Eastwood MP pledges support for bid to improve lives of people with Down syndrome

The Down Syndrome Bill has been introduced as Dr Liam Fox’s Private Members’ Bill.

Dr Fox was selected, for the first time in his 30 years as an MP, in the Private Members’ Ballot to bring forward a Bill of his own choosing for a parliamentary session – only 20 MPs each parliamentary session are drawn at random in the ballot.

Dr Fox, a former NHS Doctor and GP, decided to use this unique opportunity to bring forward the ‘Down Syndrome Bill’.

The idea is that the Down Syndrome Act 2022, as it will become, will improve provision and outcomes for all those living with Down syndrome in England.

This will encompass, among other areas, maternity care, education, health, social care and employment.

Dr Fox said: “My aim is to deal with three main areas. The first is to de-stigmatise Down syndrome. The second is to ensure that current provision of services is improved. The third is to look ahead and deal with future issues, such as long-term care, in an era where, for the first time, many of those with Down syndrome will outlive their parents.”

The National Down Syndrome Policy Group launched a new campaign in support of the Bill.

The ‘Stand Up for Down Syndrome’ campaign includes a Change.org petition, which has attracted the signatures of 30,283 people with Down syndrome, their families and supporters.

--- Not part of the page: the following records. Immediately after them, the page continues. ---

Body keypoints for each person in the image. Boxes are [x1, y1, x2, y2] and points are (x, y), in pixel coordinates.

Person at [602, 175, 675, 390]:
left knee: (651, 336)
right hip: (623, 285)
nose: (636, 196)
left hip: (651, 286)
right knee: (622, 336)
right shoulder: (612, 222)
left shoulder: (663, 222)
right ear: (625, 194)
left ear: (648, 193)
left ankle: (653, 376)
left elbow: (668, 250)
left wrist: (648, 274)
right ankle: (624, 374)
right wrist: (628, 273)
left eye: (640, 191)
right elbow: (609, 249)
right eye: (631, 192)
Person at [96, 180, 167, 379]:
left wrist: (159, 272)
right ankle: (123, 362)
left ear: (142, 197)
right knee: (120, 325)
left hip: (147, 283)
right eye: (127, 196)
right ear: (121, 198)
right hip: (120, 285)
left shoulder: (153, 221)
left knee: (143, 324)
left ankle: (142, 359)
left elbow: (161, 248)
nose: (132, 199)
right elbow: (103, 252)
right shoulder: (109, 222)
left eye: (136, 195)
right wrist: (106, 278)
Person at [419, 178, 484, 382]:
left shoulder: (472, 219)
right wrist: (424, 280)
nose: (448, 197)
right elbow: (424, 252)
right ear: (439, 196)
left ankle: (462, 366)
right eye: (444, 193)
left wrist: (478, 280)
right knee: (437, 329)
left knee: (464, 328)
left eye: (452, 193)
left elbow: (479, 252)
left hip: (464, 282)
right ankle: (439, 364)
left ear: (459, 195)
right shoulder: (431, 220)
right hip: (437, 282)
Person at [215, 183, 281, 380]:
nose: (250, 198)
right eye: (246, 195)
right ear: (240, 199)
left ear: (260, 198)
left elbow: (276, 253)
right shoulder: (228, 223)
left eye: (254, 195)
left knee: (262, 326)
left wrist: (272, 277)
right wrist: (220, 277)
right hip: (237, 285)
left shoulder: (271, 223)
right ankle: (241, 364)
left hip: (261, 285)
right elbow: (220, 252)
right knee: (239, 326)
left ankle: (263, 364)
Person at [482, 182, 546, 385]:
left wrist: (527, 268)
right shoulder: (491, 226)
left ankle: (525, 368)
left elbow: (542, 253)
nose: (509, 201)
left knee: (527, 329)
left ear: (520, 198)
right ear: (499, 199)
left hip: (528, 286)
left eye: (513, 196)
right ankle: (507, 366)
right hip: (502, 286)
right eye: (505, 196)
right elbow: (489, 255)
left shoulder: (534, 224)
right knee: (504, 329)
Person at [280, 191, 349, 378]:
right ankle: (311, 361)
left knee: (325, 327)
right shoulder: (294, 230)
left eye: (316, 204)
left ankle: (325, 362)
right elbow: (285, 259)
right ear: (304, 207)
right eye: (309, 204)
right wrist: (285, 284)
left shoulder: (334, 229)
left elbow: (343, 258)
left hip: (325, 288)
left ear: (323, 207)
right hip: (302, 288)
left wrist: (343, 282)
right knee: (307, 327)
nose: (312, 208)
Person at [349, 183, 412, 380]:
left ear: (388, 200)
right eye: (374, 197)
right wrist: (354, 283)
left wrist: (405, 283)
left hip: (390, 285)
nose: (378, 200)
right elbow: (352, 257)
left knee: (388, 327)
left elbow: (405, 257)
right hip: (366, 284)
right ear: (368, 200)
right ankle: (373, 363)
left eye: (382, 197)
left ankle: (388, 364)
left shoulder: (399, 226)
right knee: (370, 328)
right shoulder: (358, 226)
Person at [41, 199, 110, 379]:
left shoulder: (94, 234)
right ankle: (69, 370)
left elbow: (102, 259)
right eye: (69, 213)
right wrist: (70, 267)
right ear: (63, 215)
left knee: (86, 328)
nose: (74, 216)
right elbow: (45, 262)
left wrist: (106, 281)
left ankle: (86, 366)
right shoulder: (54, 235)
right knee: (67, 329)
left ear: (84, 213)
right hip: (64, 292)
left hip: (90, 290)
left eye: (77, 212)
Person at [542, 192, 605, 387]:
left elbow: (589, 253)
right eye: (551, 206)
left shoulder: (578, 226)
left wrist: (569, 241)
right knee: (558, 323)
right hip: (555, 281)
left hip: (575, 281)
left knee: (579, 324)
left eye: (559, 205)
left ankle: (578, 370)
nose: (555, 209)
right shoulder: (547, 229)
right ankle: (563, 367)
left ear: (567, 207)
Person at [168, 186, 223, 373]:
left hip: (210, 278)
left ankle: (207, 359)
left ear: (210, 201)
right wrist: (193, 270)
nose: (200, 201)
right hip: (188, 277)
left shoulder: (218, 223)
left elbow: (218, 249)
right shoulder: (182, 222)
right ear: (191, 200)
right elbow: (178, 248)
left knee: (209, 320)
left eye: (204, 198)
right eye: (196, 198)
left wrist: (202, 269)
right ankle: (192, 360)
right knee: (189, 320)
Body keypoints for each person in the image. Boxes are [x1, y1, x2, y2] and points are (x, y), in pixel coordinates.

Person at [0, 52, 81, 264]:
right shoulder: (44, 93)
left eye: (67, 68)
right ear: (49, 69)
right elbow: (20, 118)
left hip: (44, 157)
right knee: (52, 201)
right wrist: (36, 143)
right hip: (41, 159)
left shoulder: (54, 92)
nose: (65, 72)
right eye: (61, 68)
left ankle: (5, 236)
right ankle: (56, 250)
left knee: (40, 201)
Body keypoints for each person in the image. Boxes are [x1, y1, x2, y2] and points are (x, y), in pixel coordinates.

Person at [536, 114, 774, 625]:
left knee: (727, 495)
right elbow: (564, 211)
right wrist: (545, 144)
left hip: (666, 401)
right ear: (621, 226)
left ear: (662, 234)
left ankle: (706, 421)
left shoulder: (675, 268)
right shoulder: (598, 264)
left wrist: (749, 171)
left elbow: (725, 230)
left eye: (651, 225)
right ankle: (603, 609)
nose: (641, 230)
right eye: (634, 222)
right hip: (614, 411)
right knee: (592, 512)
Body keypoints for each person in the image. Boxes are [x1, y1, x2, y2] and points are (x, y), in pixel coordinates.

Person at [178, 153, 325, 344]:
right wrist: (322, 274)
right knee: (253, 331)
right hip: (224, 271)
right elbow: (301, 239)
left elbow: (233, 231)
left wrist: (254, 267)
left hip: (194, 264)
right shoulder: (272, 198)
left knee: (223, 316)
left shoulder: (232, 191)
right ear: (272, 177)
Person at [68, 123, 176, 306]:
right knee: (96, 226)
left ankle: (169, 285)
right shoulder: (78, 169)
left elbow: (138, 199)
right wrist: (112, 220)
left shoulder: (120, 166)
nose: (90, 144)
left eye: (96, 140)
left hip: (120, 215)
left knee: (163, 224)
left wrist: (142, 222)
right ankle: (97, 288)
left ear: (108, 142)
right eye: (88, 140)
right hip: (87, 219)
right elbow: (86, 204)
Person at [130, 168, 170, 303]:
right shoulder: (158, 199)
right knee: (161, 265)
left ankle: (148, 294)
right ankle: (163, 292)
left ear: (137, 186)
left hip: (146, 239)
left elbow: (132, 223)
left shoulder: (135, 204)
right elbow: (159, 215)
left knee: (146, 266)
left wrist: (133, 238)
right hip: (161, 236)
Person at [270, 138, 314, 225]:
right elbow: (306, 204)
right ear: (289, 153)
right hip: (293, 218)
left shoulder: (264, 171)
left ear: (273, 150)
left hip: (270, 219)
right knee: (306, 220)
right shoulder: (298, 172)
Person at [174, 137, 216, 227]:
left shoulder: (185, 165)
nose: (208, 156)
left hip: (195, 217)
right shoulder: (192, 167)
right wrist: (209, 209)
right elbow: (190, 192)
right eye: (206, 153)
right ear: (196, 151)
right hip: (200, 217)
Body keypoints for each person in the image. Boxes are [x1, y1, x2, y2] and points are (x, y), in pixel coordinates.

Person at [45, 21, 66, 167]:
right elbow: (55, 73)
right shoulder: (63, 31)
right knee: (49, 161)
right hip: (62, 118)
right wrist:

Dozens of constituents from the Ashfield and Eastwood area have written to their MP as part of the campaign urging him to support the Bill.

Many of those taking part in the campaign have shared photos of their children with Down syndrome on social media to help send a strong message about the importance of the Bill.

MP Lee Anderson said: “I am delighted to be supporting the Down Syndrome Bill.

“For the first time people with Down syndrome are beginning to outlive their parents and if we do not make provisions for this then there will be evitable human tragedies.

“Not only do we have an opportunity to address this situation, but we can go much further ensuring those with Down syndrome can access health, education and social care services.”